For several decades after they seized power in 1949, the Communists crushed organized religion. Catholics and other Christians who refused to cooperate with the state were imprisoned, tortured and killed.


In the past decade, however, as the Communists moved toward a more capitalist economy and citizens were permitted freer movement, the government has given religious leaders a wider berth. Approximately 10 million Catholics and a larger number of Protestants are estimated to be worshiping in the nation of 1.2 billion. Buddhism is enjoying a resurgence, and mainland temples are crowded with worshipers.

Self-imposed control may be a problem, according to the Rev. Lee Ching Chee. Lee is associate general secretary of the Church of Christ in China, a 25,500-member denomination and one of the largest Christian groups in Hong Kong. She also is vice chairwoman of the Hong Kong Christian Council, the region’s most influential ecumenical religious organization.

“Most people in Hong Kong, including church people, are quite comfortable with the new government,” Lee said. “After the changeover some people were expecting explosions, but nothing happened.”

Optimistic about China’s future, Lee nonetheless has noted a reluctance by fellow clergy to criticize the government.
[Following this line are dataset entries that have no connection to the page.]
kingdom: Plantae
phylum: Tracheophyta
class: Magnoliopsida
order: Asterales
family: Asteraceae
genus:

There was less participation this year, for example, in an annual vigil for Tiananmen Square protesters killed in 1989.

“I’m not afraid they will clamp down on us,” Lee said. “I’m afraid we will keep our mouths shut ourselves, and the churches will become social clubs where people come on Sunday to meet and sing.”

Carroll said China’s new openness has in effect invited scrutiny of its policies toward religion.


“Having been excluded for 40 years, critics are looking only at what is wrong,” she said. “Critics must look at what the Chinese people lived through with interminable patience to understand their conviction that eventually they will triumph.

“Religious experience has grown to such a point in China that most of us feel there is no way (for the government) to put the genie back in the bottle.”